La demanderesse invoque, à l'appui de son pourvoi, les deux moyens de cassation annexés au présent arrêt.
Le dossier a été communiqué au procureur général.
Sur le rapport de Mme Ott, conseiller, les observations de la SCP Fabiani, Luc-Thaler et Pinatel, avocat de Mme [I], après débats en l'audience publique du 3 mars 2021 où étaient présents M. Huglo, conseiller doyen faisant fonction de président, Mme Ott, conseiller rapporteur, M. Le Masne de Chermont, conseiller référendaire, ayant voix délibérative, et Mme Dumont, greffier de chambre,
la chambre sociale de la Cour de cassation, composée, en application de l'article L. 431-3, alinéa 2, du code de l'organisation judiciaire, des président et conseillers précités, après en avoir délibéré conformément à la loi, a rendu le présent arrêt.
Faits et procédure
1. Selon l'arrêt attaqué (Lyon, 5 décembre 2019) Mme [I], embauchée en qualité de première vendeuse le 5 avril 1983 par la société Promotion du prêt-à-porter (la société) exerçant sous l'enseigne Pimkie, titulaire de différents mandats à compter de 1996, a saisi le 15 juin 2016 la juridiction prud'homale aux fins de résiliation judiciaire de son contrat de travail en invoquant différents manquements de l'employeur, dont un harcèlement moral et une discrimination syndicale au titre desquels elle réclamait par ailleurs des dommages-intérêts.
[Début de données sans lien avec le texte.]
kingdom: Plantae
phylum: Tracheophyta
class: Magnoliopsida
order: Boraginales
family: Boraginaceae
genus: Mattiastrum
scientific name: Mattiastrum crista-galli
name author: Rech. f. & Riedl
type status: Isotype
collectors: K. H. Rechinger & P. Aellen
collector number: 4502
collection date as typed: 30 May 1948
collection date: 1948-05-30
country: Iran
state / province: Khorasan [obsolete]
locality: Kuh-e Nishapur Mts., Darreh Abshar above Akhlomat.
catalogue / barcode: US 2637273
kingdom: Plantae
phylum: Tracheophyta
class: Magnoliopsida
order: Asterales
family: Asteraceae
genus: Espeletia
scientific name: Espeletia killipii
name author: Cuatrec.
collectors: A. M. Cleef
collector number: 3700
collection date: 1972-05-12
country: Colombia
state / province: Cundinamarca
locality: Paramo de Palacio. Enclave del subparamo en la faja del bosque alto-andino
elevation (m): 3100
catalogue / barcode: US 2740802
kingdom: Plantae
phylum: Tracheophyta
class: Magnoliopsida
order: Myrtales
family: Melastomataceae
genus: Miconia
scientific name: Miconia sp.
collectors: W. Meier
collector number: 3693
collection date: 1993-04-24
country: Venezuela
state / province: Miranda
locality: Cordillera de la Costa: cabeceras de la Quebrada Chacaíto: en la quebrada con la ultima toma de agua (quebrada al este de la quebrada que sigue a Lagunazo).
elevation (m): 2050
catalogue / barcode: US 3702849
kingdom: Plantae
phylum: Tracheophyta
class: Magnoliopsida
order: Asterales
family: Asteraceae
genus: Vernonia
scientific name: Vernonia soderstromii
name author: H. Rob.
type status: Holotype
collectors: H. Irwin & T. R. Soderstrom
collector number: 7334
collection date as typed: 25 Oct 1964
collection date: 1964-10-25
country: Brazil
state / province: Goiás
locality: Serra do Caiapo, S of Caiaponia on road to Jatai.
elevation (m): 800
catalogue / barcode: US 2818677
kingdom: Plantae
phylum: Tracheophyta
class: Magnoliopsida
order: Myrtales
2. En cours d'instance d'appel, elle a fait valoir ses droits à la retraite à compter du 28 février 2018.
Examen des moyens
Sur le premier moyen, ci-après annexé
3. En application de l'article 1014, alinéa 2, du code de procédure civile, il n'y a pas lieu de statuer par une décision spécialement motivée sur ce moyen qui est irrecevable.
Mais sur le second moyen
Enoncé du moyen
4. La salariée fait grief à l'arrêt de déclarer irrecevable la demande de rappel de salaire au titre des minima conventionnels, alors « que l'article R. 1452-7 du code du travail dispose que les demandes nouvelles dérivant du même contrat de travail sont recevables même en appel ; que l'article 8 du décret n° 2016-660 du 20 mai 2016 qui a abrogé cet article n'est applicable qu'aux instances introduites devant les conseils des prud'hommes à compter du 1er août 2016 ; qu'en se fondant , pour déclarer irrecevable la demande de rappel de salaire au titre du non-respect des minimas conventionnels formée par Mme [I] pour la première fois en appel, sur les articles 564 et suivants du code de procédure civile et en refusant de faire application de l'article R. 1452-7 du code du travail après avoir pourtant constaté que Mme [I] avait saisi le 15 juin 2016 le conseil des prud'hommes de Montbrison, soit antérieurement à la date du 1er août 2016, la cour d'appel a violé, par refus d'application, l'article R. 1452-7 du code du travail qui était applicable au litige et, par fausse application, les articles 564 et suivants du code de procédure civile ».
Réponse de la Cour
Vu l'article R. 1452-7 du code du travail alors applicable et les articles 8 et 45 du décret n° 2016-660 du 20 mai 2016 relatif à la justice prud'homale et au traitement judiciaire du contentieux du travail :
5. Pour déclarer irrecevable la demande de rappels de salaire au titre des minima conventionnels, l'arrêt retient que la demande est formulée pour la première fois en appel, que l'objet du litige en première instance était l'obtention de dommages-intérêts pour harcèlement moral, discrimination syndicale, non-respect de l'obligation de formation, défaut d'entretiens annuels et professionnels, licenciement nul et violation du statut protecteur et que cette demande en rappel de salaires ne vise ni la compensation, ni à faire écarter les prétentions adverses, ni la survenance d'un fait et qu'elle n'est ni l'accessoire, ni la conséquence ou le complément des demandes soumises au premier juge.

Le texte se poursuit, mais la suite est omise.